Il y a des sujets qui, par nature, cristallisent l’attention et alimentent les spéculations. L’importation de voitures d’occasion en Algérie en fait incontestablement partie. Depuis que le pays a rouvert cette porte après de longues années de restrictions, le moindre frémissement dans la réglementation suffit à déclencher une avalanche de publications sur les réseaux sociaux, souvent non vérifiées, parfois franchement fantaisistes. C’est précisément dans ce contexte que le ministère de l’Intérieur, des Collectivités locales et des Transports a jugé nécessaire de prendre la parole ce mercredi pour remettre les pendules à l’heure.
Le démenti est clair et sans détour. Le ministère a formellement démenti les informations circulant sur certaines pages des réseaux sociaux, qui lui attribuaient l’adoption de nouvelles procédures relatives à l’importation de véhicules d’occasion. Des publications qui avaient visiblement trouvé un écho suffisamment large pour justifier une réaction officielle. Car sur un sujet aussi sensible pour des millions d’Algériens, chaque rumeur d’un changement de règles peut provoquer une ruée vers les agences, une flambée des prix ou, pire encore, des décisions d’achat précipitées basées sur des informations erronées.
Le ministère a également saisi l’occasion pour rappeler un principe fondamental, aussi simple qu’indispensable : aucun document ou communiqué qui lui est attribué ne peut être considéré comme authentique s’il n’est pas publié via ses canaux officiels. Ces canaux sont au nombre de deux : le site internet officiel du ministère, et ses pages officielles sur les plateformes de réseaux sociaux. Tout le reste — pages anonymes, captures d’écran de documents aux origines douteuses, rumeurs relayées de groupe WhatsApp en groupe WhatsApp — ne constitue rien d’autre que du bruit, potentiellement dangereux pour ceux qui s’en nourrissent pour prendre des décisions importantes.
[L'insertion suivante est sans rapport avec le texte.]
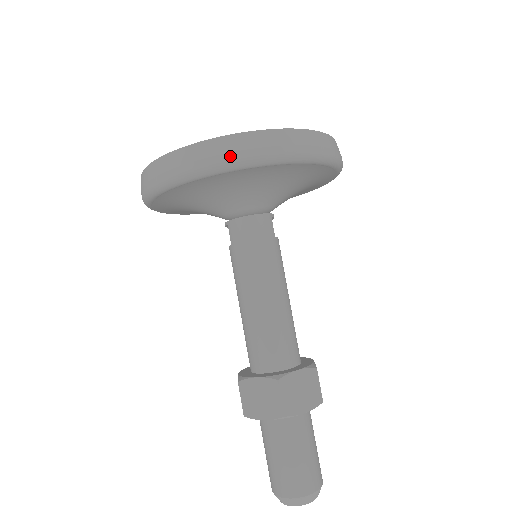
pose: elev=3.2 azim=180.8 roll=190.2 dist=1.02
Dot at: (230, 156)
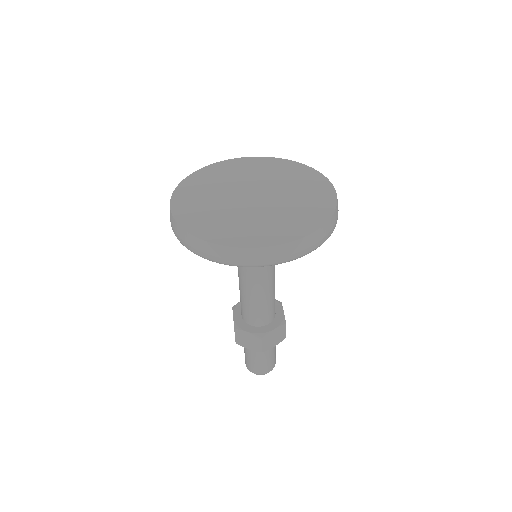
Dot at: (258, 263)
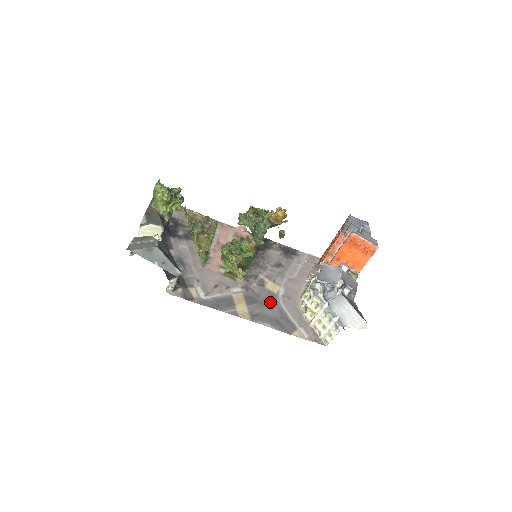
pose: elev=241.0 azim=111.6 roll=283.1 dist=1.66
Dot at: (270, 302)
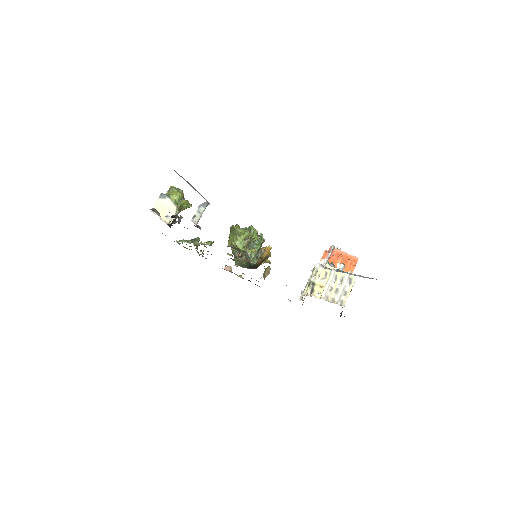
Dot at: occluded
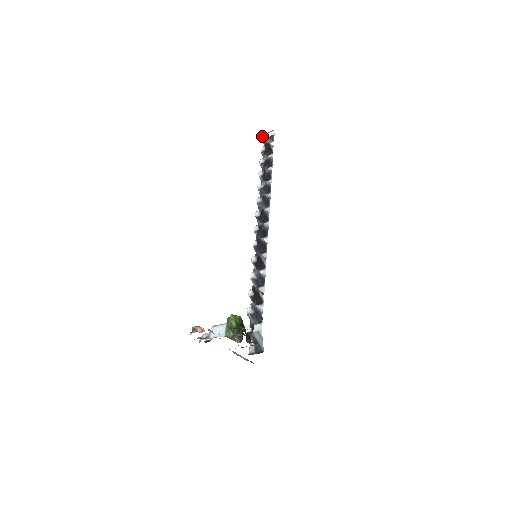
Cette mise au point intervient dans un contexte particulier. Depuis la réouverture de l’importation de véhicules d’occasion, un sujet qui touche directement au pouvoir d’achat et à la mobilité quotidienne de millions de ménages algériens, l’intérêt du public pour la moindre évolution réglementaire est intense. Les conditions d’éligibilité, les délais, les taxes, les modèles autorisés, l’âge maximum des véhicules concernés — autant de paramètres qui font l’objet d’une attention soutenue, parfois obsessionnelle, de la part de citoyens qui attendent avec impatience de pouvoir enfin changer leur véhicule vieillissant à un prix raisonnable.
C’est d’ailleurs cette attente légitime que les faussaires de l’information exploitent avec une facilité déconcertante. Il suffit de publier un document à l’en-tête vaguement officielle, ou simplement d’affirmer avec assurance qu’une nouvelle mesure vient d’être adoptée, pour que l’information se propage à une vitesse vertigineuse. Le mécanisme est bien rodé : la crédibilité se construit non pas sur la vérification de la source, mais sur le nombre de partages, le sentiment d’urgence et l’espoir que la nouvelle soit vraie. Dans le cas de l’importation automobile, l’espoir est tel que le filtre critique s’en trouve considérablement affaibli.
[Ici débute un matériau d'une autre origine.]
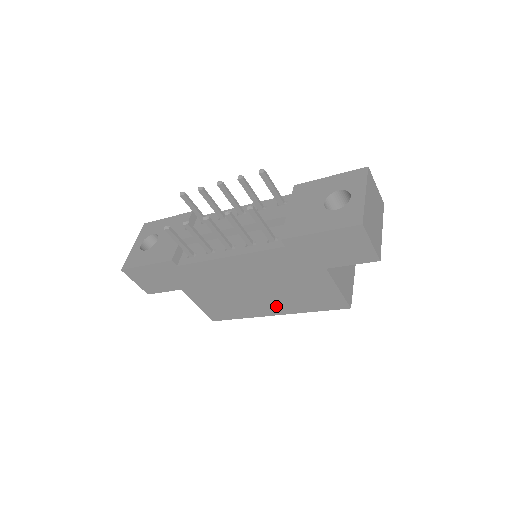
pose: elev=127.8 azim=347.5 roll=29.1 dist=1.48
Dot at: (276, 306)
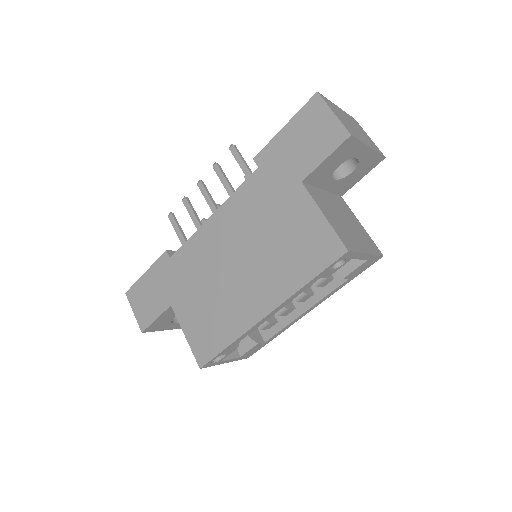
Dot at: (264, 292)
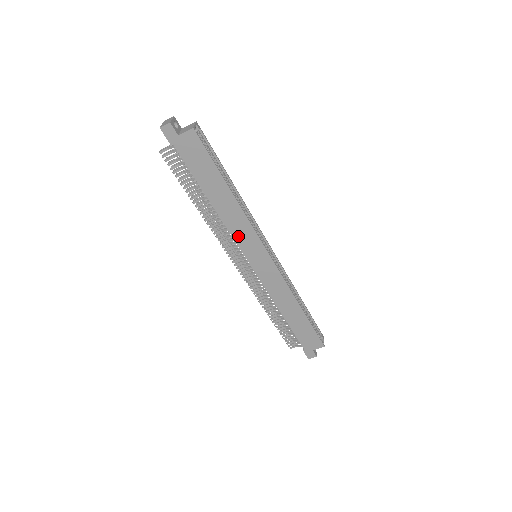
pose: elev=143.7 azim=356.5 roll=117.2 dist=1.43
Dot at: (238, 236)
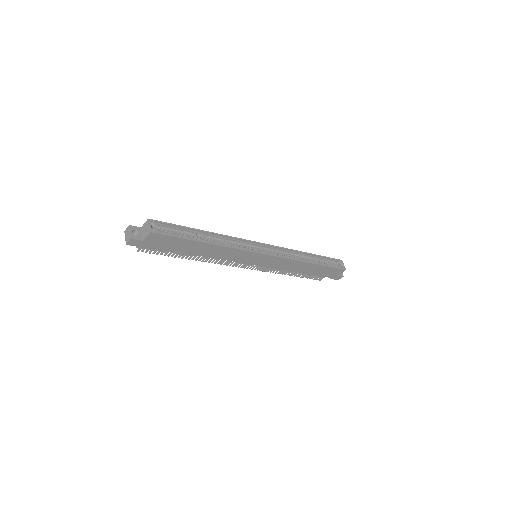
Dot at: (234, 258)
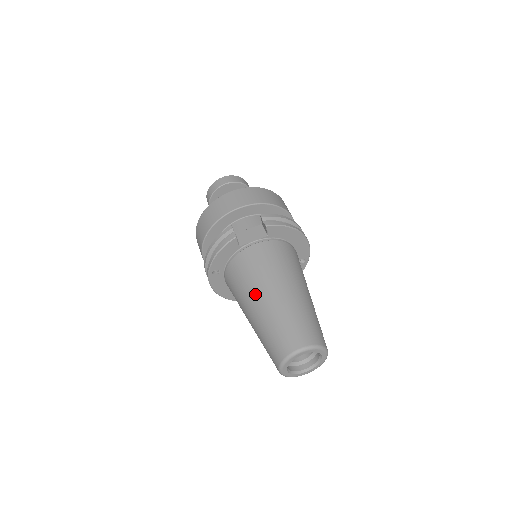
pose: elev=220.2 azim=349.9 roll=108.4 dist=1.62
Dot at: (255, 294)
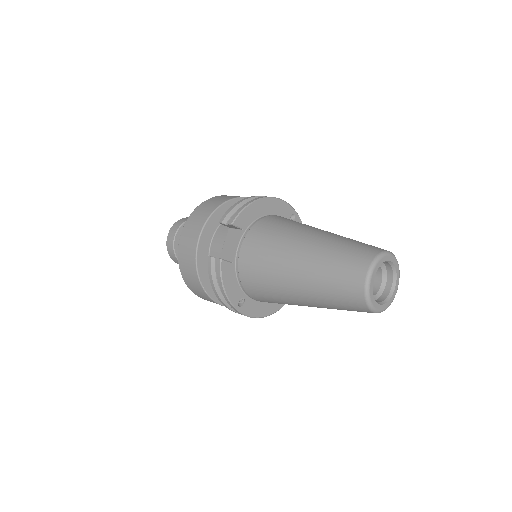
Dot at: (285, 281)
Face à ce phénomène structurel, la réponse institutionnelle ne peut se limiter à des démentis ponctuels. Elle appelle une stratégie de communication plus proactive, plus régulière, capable d’anticiper les questionnements du public et de livrer l’information officielle avant que le terrain ne soit occupé par des sources non fiables. Un citoyen bien informé par les canaux officiels est un citoyen moins perméable aux rumeurs.
En attendant, le message du ministère mérite d’être retenu et relayé : avant de partager, avant de croire, avant d’agir sur la base d’une information concernant l’importation de voitures ou tout autre dossier administratif, il faut vérifier la source. Site officiel ou page institutionnelle vérifiée — c’est le seul critère qui vaille. Tout le reste ne mérite pas qu’on y consacre ni son attention, ni son argent.